• _Exercice à faire_
Poursuivez le texte sur le peintre Nelson Blanco à partir de sa dernière phrase.

Beaucoup plus tard, j’ai connu le peintre. Nelson Blanco. Je lui ai dit alors -suprême compliment- l’ancêtre que je croyais lui avoir découvert. Il n’a pas bougé, il n’a pas bronché, j’ai l’impression que ma remarque ne lui a pas fait le moindre plaisir. Tant pis pour moi !
nelson blanco

Pourtant, par une secrète correspondance, il avait compris que j’étais avec lui, pour lui. En vain, je lui ai conseillé de voir les musées, de comparer, de s’ouvrir à tout. De ne pas copier mais de gagner du temps en profitant de l’expérience de ses devanciers dans l’arabesque qui a toujours été et restera, le fort de Nelson Blanco. Il ne m’a pas écouté ou a fait semblant de ne pas m’écouter. Qui sait ? Il est mystérieux et j’aime les gens naturellement mystérieux et je ne voudrai pas, pour rien au monde lui faire perdre cette qualité essentielle pour moi.

Un peu plus tard, parti de Paris, Nelson Blanco exposait de nouveau à Buenos Aires. Un succès d’estime attendait cette exposition qui n’avait pas conquis les récalcitrants et avait même déplu aux fanatiques de naguère… Il continuait à voyager : New York, la France. Et je dis la France, parce que, déjà marié, père de famille, il allait s’installer à 70 km de Paris, dans une campagne plutôt grise et triste. Le miracle s’est justement produit dans ces conditions moins stimulantes qu’irritantes. Coincé dans la ferme de sa nouvelle famille, ne sachant s’exprimer que par les mots -il écrit comme le Douanier Rousseau écrivait-, mais surtout par les formes et les couleurs. Nelson Blanco a été forcé de travailler énormément. Il s’est cherché inlassablement, il s’est trouvé à maintes reprises, en voilà le témoignage !

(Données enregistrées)
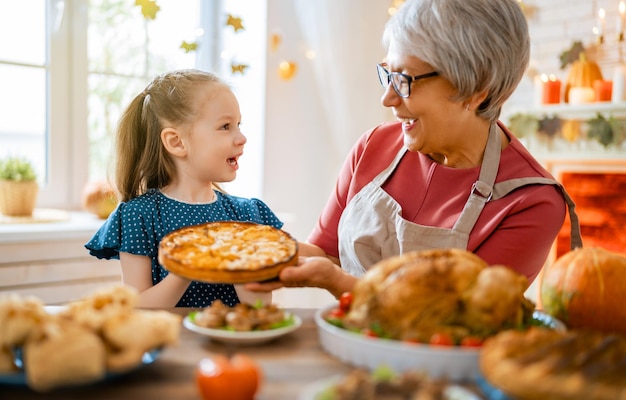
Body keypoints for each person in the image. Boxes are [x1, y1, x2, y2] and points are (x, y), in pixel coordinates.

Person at [246, 0, 582, 300]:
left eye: (405, 80)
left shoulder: (532, 202)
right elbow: (326, 254)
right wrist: (254, 248)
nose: (388, 99)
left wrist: (338, 284)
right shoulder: (371, 147)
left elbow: (453, 318)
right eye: (387, 75)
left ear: (477, 89)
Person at [85, 69, 301, 308]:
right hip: (169, 344)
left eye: (238, 124)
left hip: (234, 343)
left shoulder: (247, 215)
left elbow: (259, 307)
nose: (242, 137)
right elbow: (137, 308)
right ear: (177, 142)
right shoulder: (139, 215)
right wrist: (187, 265)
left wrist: (241, 261)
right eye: (225, 126)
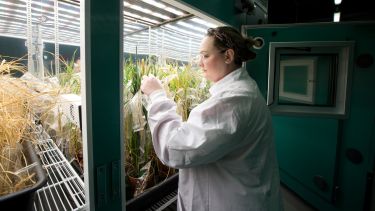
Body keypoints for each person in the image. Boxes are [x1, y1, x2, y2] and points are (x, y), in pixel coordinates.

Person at [141, 26, 283, 211]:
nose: (200, 63)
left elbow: (174, 148)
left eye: (205, 55)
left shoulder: (233, 101)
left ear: (228, 56)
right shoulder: (245, 90)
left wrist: (157, 95)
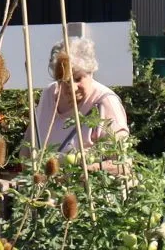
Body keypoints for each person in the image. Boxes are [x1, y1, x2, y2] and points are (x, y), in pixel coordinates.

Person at [31, 25, 129, 155]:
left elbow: (120, 163)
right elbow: (27, 149)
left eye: (77, 79)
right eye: (64, 80)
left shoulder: (105, 103)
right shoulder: (49, 94)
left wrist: (74, 165)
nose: (71, 87)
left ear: (91, 72)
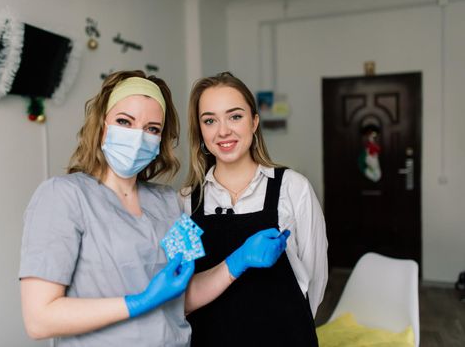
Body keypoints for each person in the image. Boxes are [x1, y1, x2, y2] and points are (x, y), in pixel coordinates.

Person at [19, 70, 289, 347]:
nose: (138, 137)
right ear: (101, 125)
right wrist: (139, 302)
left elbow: (184, 296)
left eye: (152, 129)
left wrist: (238, 260)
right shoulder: (61, 196)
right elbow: (40, 319)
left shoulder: (168, 201)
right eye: (125, 121)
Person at [180, 72, 328, 346]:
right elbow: (180, 290)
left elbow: (315, 277)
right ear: (200, 131)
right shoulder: (185, 201)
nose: (223, 130)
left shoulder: (294, 189)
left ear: (254, 122)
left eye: (235, 116)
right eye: (210, 120)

• _Réponse_
Les lignes en délire qui se persécutent à elles-mêmes, les signes abstraits et figuratifs inextricablement mélangés sont, en même temps, "architecture" et "décor" de l’œuvre. On les voit partout, dans ses dessins en noir, ses encres, ses gouaches, ses toiles à l’huile. C’est un acharné, un obsédé… mais un artiste, par-dessus tout, qui sait quand s’arrêter et où. A l‘époque où la plupart des peintres en vue jouent à tous les jeux d’une avant-garde pour plaire aux critiques, pour séduire, par un érotisme facile ou par un soi-disant "engagement" politique, un public qui se croit très avancé, Nelson Blanco se met devant son bout de papier, sa toile vierge et il commence ce chant grégorien de la ligne qui monte, qui descend, qui s’enroule sur elle-même. Quelquefois, il en fait trop, quelquefois il n’en fait pas assez. C’est à recommencer. Il n’est pas du tout le genre d’artiste capable de reprendre un travail, de l’ "améliorer". S’il touchait à une chose déjà faite, ce serait pour la gâcher irrémédiablement.

Son sens de la couleur est aussi excellent. Il ne suit pas, là non plus, une mode, il coïncide. Maintenant que vêtements et décoration vont changer à toute vitesse, je ne vois pas que Nelson Blanco -comme tant d’autres !- puisse changer pour essayer d’attraper ce "tramway nommé dernier-cri". Au contraire, ce qu’on lui demande, c’est d’aller encore plus loin en lui. De descendre à son propre puits et non pas dans ce puits collectif qui est l’apanage de tous et de personne.
nelson blanco


A l’époque qui nous a été donnée de vivre c’est toujours avec bonheur que nous retrouvons un homme qui nous invite à regarder dans son intérieur. Cet intérieur, dans le cas de Nelson Blanco, est peuplé de chats, de cœurs, de trèfles, de cheveux fous. C’est un monde de cirque, de foire, d’enfant triste, d’ironie tendre.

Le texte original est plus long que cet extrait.